The line “/usr/sbin/mysqld: Sort aborted: Query execution was interrupted” indicates, that there is a problem with one query. Perhaps see here: [url]MySQL Error: Sort aborted - Stack Overflow

Sojaducana, it seems you’ve hit this bug:
[url]https://bugs.launchpad.net/galera/+bug/1284803[/url]
I was already fixed in Galera 3.5:
[url]https://launchpad.net/percona-xtradb-cluster/+milestone/galera-3.5[/url]
So please upgrade the PXC packages.

Hi przemek,

How will I know the specific package version of Galera our system is running on?

Edit:

Nevermind, found the info the I need by:

dpkg -s percona-xtradb-cluster-galera-3.x

Hi guys,

I haven’t encountered (for some time now) the same issues above (as far as the logs are concerned) after the packages were updated.

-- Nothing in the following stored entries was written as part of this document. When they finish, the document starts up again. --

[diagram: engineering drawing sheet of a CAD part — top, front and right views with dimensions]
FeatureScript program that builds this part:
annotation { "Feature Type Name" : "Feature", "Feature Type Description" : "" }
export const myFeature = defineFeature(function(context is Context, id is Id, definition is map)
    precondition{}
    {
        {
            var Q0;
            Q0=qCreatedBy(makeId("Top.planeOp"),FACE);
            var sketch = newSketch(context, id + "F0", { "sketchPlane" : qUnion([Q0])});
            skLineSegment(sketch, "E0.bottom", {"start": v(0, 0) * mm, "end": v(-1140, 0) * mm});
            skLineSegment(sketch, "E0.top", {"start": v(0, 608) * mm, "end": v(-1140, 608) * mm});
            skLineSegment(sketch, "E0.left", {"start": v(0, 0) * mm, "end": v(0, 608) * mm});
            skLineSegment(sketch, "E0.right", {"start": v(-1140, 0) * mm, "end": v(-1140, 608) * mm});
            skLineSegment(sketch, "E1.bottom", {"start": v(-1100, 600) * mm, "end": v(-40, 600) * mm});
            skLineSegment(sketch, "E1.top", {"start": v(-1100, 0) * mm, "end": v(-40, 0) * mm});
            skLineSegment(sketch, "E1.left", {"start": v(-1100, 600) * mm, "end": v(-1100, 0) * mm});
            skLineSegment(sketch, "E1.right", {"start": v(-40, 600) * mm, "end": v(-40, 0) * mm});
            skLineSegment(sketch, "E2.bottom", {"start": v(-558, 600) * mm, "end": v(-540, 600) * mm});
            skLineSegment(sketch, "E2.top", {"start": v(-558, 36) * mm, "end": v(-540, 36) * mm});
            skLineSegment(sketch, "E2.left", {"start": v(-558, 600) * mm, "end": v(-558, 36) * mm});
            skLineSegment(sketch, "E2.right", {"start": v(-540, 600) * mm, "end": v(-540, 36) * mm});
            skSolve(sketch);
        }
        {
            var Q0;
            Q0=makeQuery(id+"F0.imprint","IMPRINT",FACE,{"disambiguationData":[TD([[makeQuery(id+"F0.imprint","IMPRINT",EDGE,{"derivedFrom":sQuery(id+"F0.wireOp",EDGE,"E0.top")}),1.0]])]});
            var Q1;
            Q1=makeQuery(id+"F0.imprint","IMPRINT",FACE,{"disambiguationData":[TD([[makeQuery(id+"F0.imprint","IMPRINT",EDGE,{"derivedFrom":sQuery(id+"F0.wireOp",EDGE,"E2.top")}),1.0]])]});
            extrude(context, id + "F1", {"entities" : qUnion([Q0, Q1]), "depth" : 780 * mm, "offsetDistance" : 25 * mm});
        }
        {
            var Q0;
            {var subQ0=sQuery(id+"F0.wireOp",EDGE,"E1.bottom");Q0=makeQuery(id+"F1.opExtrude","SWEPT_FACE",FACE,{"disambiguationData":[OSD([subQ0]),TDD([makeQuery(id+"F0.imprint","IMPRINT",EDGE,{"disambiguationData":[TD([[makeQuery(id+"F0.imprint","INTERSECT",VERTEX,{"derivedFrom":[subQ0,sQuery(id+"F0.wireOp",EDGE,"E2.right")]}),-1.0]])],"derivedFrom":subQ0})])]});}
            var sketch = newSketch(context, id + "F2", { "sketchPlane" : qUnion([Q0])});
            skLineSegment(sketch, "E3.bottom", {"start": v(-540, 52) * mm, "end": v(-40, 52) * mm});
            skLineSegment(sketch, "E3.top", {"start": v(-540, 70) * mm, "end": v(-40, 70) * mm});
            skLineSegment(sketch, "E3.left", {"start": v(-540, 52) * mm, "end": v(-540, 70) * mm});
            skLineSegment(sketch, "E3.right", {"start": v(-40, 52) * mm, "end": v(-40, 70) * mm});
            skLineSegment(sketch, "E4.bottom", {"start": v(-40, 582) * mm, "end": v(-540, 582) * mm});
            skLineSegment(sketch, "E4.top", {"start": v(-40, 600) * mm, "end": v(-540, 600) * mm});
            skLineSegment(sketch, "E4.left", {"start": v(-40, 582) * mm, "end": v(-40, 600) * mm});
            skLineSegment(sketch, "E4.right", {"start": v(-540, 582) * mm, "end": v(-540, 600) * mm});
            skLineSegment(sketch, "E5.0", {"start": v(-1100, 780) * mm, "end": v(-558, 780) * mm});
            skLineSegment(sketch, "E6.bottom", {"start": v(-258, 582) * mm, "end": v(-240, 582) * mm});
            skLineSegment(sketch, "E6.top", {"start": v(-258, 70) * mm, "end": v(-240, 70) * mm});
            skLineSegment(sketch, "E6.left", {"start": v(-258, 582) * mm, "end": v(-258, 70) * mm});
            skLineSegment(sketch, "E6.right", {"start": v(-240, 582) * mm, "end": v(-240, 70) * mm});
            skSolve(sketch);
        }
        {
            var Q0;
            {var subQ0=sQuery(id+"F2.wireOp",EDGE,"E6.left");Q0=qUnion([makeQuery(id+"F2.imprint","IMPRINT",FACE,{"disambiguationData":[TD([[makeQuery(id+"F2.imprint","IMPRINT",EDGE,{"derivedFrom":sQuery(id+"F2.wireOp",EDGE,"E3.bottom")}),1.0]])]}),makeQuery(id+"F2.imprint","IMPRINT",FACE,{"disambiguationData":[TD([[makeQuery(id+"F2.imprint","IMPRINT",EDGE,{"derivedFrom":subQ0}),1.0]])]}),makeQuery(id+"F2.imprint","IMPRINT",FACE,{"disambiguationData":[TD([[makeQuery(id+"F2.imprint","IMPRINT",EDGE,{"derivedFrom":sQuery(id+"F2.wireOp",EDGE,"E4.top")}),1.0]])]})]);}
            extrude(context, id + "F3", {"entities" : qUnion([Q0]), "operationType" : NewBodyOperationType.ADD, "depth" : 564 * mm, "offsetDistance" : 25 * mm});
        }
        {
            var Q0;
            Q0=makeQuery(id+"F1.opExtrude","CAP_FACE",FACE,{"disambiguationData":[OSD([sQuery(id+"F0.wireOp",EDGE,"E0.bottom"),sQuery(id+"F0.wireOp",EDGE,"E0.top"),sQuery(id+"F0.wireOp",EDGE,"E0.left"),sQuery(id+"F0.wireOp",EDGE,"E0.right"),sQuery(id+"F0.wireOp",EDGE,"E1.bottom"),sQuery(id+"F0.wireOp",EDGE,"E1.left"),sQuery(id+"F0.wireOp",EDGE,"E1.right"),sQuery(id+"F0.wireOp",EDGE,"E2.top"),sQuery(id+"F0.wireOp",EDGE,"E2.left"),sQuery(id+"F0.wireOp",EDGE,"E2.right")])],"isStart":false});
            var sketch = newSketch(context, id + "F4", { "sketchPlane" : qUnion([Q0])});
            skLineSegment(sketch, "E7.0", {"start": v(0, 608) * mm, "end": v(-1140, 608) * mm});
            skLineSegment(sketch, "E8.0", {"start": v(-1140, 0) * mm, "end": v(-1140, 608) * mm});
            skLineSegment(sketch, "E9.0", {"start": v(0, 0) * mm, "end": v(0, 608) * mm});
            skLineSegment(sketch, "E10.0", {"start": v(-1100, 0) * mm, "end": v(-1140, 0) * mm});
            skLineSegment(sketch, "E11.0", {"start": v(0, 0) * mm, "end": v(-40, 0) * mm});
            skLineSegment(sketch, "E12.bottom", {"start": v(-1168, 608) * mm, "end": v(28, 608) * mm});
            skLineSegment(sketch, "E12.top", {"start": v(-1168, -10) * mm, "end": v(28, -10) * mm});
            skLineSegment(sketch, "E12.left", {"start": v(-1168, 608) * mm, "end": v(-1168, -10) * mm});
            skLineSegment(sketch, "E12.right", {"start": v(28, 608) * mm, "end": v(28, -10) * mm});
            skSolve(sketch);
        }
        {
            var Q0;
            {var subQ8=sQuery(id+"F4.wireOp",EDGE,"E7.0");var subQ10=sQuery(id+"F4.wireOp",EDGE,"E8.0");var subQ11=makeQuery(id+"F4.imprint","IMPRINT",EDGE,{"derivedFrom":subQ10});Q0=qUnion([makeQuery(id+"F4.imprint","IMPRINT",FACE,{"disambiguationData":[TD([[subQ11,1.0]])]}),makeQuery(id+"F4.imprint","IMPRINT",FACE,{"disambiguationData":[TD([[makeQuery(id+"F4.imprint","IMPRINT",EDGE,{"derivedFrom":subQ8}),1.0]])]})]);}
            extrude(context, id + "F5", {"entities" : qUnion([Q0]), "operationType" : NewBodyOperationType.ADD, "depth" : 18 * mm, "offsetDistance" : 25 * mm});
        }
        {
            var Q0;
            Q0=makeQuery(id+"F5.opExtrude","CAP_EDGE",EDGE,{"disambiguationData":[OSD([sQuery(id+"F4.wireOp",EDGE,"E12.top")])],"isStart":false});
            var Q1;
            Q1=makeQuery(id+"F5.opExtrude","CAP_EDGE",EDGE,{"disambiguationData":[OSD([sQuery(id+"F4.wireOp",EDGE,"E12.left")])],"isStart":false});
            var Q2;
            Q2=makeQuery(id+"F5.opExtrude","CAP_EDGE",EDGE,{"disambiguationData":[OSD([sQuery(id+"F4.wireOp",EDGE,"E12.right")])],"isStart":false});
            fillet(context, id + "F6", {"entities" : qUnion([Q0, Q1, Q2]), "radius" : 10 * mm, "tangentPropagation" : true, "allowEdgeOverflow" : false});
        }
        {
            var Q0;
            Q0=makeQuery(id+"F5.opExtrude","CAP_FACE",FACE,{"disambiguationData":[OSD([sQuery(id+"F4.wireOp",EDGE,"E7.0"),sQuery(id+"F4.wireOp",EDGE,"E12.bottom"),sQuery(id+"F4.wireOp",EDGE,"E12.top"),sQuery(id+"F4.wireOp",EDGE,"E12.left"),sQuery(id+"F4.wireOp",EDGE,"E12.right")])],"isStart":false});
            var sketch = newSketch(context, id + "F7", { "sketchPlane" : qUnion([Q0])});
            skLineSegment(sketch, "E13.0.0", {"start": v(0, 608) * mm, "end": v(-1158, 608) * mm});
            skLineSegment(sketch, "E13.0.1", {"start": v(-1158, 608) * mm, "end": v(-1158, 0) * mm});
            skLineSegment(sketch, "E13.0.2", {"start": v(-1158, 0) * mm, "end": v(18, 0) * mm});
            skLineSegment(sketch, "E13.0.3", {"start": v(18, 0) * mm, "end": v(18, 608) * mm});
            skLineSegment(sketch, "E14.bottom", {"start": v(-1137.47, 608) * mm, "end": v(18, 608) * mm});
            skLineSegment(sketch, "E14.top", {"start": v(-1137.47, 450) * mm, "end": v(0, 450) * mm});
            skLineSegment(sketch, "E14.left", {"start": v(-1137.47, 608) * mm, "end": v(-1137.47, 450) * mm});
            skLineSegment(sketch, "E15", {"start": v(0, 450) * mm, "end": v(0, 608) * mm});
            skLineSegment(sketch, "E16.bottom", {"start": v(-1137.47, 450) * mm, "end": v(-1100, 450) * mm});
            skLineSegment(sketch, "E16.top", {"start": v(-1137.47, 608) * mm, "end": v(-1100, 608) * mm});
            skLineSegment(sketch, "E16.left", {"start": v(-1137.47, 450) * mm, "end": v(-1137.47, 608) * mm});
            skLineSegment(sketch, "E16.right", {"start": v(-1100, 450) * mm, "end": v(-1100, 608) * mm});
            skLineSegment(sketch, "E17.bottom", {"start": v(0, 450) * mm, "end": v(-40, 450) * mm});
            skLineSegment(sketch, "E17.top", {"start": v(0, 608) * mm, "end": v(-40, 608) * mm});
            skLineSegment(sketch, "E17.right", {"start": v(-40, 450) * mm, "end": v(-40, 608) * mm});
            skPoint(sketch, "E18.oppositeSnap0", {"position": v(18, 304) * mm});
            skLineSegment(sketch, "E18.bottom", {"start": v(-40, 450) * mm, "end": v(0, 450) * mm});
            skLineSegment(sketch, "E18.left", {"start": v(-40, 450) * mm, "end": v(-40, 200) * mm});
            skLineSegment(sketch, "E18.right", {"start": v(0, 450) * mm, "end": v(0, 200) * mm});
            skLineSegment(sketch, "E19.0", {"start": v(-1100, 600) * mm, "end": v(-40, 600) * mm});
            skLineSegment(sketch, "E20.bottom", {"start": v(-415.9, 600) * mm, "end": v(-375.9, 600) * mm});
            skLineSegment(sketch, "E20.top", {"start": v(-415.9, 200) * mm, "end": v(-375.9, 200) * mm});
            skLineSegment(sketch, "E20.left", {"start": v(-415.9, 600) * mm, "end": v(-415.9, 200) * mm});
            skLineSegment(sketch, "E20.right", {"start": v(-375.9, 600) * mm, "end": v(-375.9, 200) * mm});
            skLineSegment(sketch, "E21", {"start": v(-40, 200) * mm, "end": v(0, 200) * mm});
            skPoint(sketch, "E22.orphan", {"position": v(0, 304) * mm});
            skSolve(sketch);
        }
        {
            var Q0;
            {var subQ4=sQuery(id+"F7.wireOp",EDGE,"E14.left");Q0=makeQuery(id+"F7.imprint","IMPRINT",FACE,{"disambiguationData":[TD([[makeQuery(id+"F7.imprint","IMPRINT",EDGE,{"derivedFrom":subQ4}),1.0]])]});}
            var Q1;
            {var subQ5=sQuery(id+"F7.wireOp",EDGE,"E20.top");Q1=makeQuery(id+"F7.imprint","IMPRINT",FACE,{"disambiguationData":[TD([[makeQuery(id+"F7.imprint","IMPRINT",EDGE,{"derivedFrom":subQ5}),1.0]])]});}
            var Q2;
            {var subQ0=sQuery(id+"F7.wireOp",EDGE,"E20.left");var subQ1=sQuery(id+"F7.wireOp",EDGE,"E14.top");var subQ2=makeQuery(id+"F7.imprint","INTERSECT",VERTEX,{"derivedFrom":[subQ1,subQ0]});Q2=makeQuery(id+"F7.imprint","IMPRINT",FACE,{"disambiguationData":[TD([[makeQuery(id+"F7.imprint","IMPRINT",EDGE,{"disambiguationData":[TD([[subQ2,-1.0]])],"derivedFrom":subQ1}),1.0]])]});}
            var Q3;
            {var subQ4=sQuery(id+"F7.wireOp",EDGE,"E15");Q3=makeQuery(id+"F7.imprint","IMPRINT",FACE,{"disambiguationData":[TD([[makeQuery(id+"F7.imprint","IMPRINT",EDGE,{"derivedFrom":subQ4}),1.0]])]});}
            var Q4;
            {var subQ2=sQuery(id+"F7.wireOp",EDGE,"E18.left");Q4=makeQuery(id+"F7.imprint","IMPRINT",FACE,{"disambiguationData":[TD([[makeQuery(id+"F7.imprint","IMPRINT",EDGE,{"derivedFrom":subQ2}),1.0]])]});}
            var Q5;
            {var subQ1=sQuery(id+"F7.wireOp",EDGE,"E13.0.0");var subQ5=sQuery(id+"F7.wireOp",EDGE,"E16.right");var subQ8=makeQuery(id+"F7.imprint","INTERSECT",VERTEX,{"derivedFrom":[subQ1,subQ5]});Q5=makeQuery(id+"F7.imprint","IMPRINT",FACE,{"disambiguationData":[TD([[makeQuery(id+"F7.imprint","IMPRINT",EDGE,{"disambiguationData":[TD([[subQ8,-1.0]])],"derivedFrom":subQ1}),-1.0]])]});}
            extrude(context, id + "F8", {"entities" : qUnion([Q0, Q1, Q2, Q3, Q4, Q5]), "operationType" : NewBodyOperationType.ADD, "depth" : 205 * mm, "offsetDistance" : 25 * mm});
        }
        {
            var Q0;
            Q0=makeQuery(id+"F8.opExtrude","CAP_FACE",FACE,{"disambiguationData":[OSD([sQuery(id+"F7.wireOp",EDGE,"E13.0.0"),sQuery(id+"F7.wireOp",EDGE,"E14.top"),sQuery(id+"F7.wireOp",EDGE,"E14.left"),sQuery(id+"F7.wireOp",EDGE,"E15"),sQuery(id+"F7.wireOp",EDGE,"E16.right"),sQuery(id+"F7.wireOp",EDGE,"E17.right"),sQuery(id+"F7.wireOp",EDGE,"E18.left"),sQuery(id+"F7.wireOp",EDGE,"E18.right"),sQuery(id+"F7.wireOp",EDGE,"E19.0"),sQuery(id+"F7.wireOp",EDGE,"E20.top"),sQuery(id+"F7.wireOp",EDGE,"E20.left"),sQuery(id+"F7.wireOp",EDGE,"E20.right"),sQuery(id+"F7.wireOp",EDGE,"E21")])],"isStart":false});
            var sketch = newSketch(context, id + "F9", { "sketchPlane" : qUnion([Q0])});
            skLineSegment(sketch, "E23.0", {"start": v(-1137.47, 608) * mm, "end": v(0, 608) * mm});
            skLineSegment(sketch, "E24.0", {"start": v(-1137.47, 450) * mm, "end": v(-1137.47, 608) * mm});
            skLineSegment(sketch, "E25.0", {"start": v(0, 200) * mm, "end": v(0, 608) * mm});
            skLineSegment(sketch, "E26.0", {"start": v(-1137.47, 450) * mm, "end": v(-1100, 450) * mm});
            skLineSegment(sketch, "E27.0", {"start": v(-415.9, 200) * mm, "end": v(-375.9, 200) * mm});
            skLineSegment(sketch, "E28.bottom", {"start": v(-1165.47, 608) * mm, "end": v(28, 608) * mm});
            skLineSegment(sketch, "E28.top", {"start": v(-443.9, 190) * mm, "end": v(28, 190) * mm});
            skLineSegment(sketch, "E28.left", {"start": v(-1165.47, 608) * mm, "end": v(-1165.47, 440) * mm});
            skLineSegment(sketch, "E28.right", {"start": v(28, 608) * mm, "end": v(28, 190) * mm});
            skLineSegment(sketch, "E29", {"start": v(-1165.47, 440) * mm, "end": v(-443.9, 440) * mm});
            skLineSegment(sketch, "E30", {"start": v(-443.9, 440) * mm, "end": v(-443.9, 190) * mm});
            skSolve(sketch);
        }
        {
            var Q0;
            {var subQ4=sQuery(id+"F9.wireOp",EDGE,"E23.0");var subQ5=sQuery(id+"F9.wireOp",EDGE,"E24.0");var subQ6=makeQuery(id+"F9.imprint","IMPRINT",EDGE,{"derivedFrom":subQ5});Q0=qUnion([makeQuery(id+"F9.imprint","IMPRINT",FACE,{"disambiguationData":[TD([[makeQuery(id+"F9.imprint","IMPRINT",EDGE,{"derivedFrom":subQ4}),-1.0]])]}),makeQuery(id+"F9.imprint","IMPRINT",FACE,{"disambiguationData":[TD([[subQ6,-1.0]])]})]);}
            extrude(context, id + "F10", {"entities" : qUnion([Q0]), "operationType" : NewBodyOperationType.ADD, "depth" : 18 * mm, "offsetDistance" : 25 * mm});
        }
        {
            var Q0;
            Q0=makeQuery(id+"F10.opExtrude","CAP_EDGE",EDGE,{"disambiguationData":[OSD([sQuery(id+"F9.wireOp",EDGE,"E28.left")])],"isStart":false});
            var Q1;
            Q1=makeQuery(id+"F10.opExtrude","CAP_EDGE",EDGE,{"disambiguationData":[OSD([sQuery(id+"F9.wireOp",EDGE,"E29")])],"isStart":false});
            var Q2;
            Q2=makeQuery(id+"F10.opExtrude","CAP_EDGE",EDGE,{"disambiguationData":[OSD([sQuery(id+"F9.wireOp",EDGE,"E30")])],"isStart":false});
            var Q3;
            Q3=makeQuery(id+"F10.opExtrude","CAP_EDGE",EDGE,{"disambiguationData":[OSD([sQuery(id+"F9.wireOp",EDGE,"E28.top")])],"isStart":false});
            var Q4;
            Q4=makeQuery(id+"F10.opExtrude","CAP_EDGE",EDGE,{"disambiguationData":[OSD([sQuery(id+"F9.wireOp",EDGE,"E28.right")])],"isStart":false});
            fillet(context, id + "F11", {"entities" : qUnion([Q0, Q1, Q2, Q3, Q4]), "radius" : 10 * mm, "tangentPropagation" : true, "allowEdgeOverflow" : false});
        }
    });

But earlier today, the cluster went down again, where all of the nodes were reportedly inaccessible by our proxy. Upon checking on each of the nodes, found out that the MySQL services were still running.

From what I minimally understand in the logs, it seems that the nodes suddenly couldn’t see each other.

Please help in understanding what exactly is happening here.

Node 1

Node 3 (Part 1)
































































Node 3 (part 2)

Node 4

Did you actually check the network connectivity between the nodes once this happened? Are those nodes a separate machines or mabe VMs, possibly sharing the same host machine, or storage?